--- Excerpted data Enclosed Below ---

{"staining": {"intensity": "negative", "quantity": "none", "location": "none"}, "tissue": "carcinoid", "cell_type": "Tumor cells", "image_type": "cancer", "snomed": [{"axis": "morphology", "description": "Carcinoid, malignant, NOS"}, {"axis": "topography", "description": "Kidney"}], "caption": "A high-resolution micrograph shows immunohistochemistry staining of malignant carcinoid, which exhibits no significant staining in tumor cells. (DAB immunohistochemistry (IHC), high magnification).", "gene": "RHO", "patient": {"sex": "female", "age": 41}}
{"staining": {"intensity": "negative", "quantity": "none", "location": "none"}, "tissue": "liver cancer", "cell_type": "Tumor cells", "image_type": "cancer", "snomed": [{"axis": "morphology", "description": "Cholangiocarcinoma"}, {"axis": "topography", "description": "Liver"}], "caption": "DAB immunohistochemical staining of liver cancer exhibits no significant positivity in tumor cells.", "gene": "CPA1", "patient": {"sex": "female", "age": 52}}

--- End of Enclosed Excerpted data ---
--- Excerpted data Enclosed Below ---

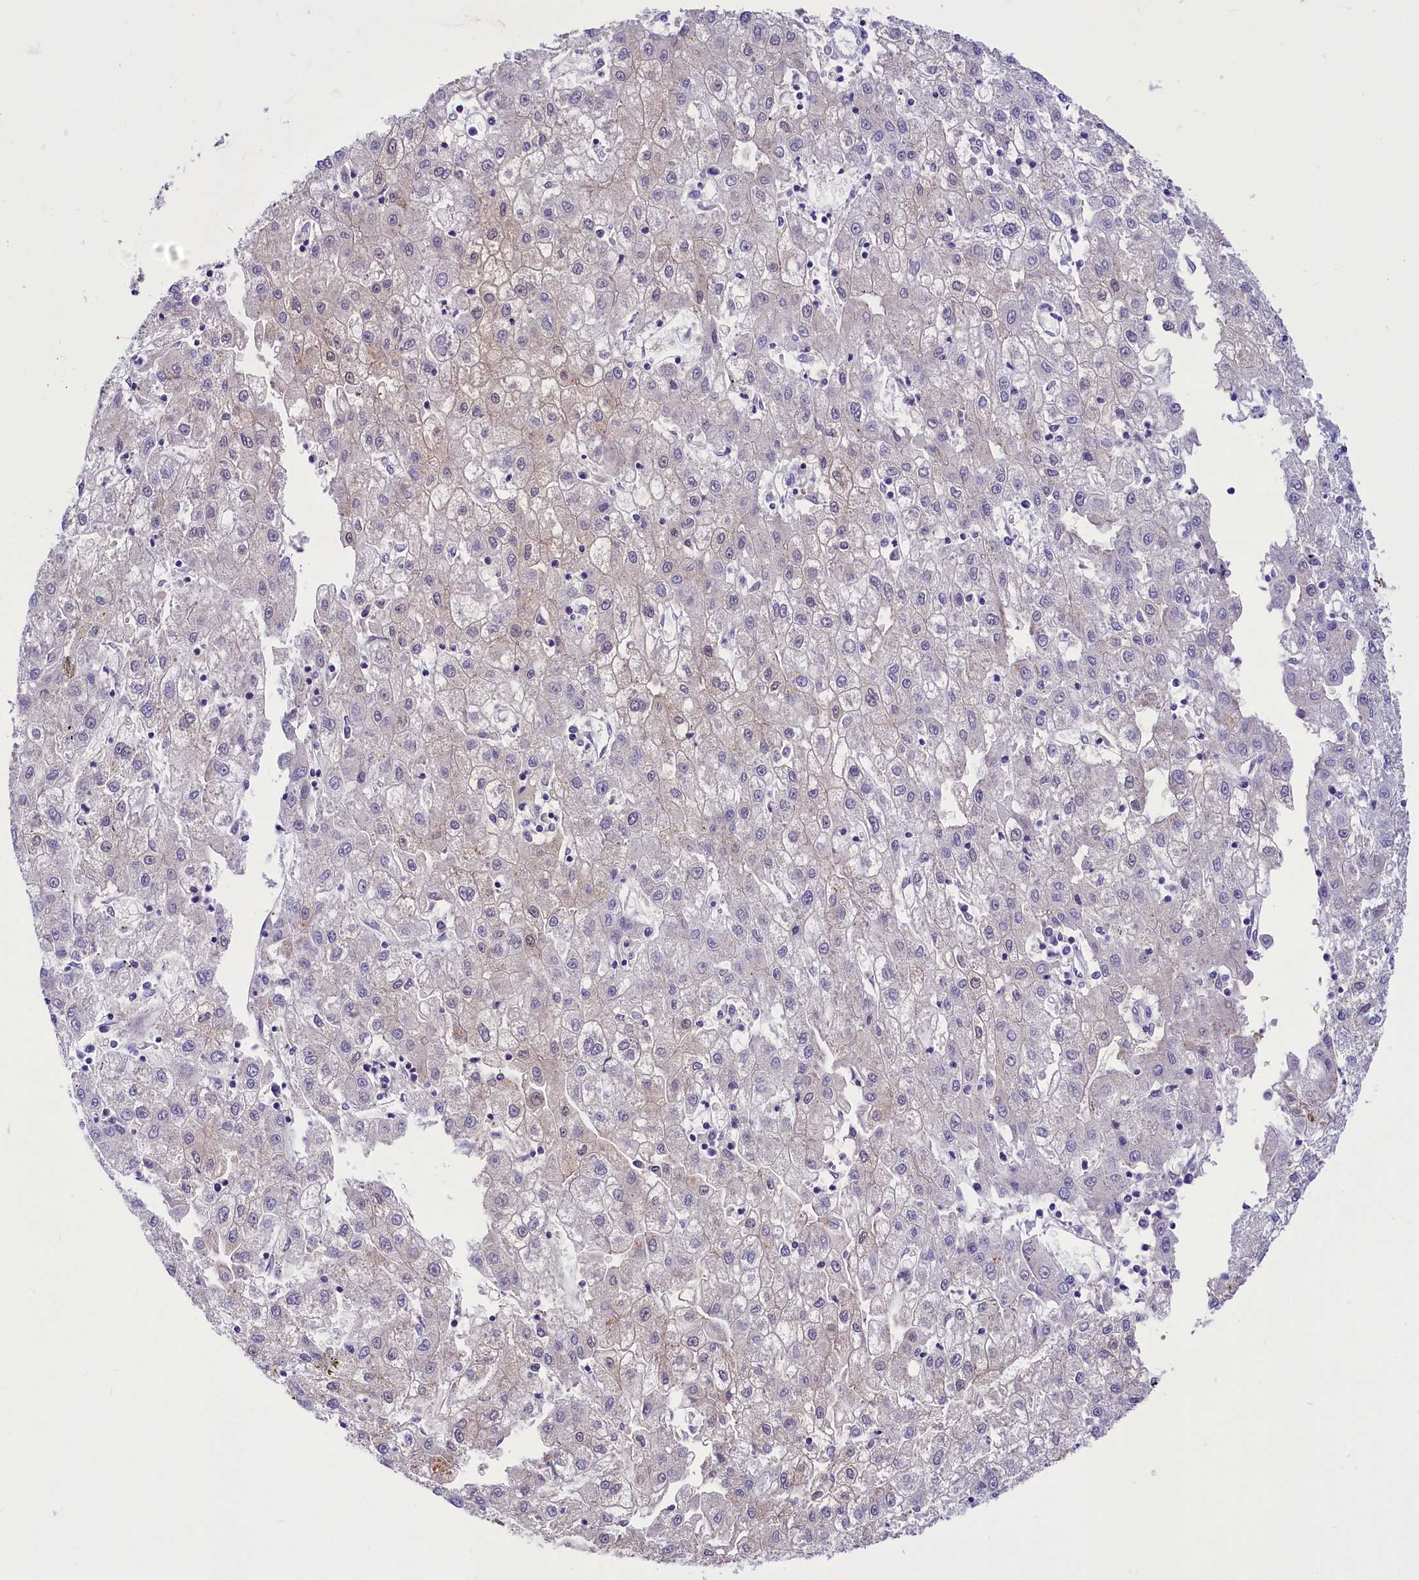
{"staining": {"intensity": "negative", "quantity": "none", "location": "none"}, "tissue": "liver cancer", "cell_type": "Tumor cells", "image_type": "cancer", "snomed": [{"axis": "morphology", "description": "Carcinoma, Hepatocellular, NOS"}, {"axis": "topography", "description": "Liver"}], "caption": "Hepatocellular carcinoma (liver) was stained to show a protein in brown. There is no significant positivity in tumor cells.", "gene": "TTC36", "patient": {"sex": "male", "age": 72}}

--- End of Enclosed Excerpted data ---

Try it:
Restate word for word the lines in the material above from the one with "high-resolution micrograph shows" to the one with "immunohistochemical staining of"; both of those lines count, and nothing else does.

Written reply:
{"staining": {"intensity": "negative", "quantity": "none", "location": "none"}, "tissue": "carcinoid", "cell_type": "Tumor cells", "image_type": "cancer", "snomed": [{"axis": "morphology", "description": "Carcinoid, malignant, NOS"}, {"axis": "topography", "description": "Kidney"}], "caption": "A high-resolution micrograph shows immunohistochemistry staining of malignant carcinoid, which exhibits no significant staining in tumor cells. (DAB immunohistochemistry (IHC), high magnification).", "gene": "RHO", "patient": {"sex": "female", "age": 41}}
{"staining": {"intensity": "negative", "quantity": "none", "location": "none"}, "tissue": "liver cancer", "cell_type": "Tumor cells", "image_type": "cancer", "snomed": [{"axis": "morphology", "description": "Cholangiocarcinoma"}, {"axis": "topography", "description": "Liver"}], "caption": "DAB immunohistochemical staining of liver cancer exhibits no significant positivity in tumor cells.", "gene": "CPA1", "patient": {"sex": "female", "age": 52}}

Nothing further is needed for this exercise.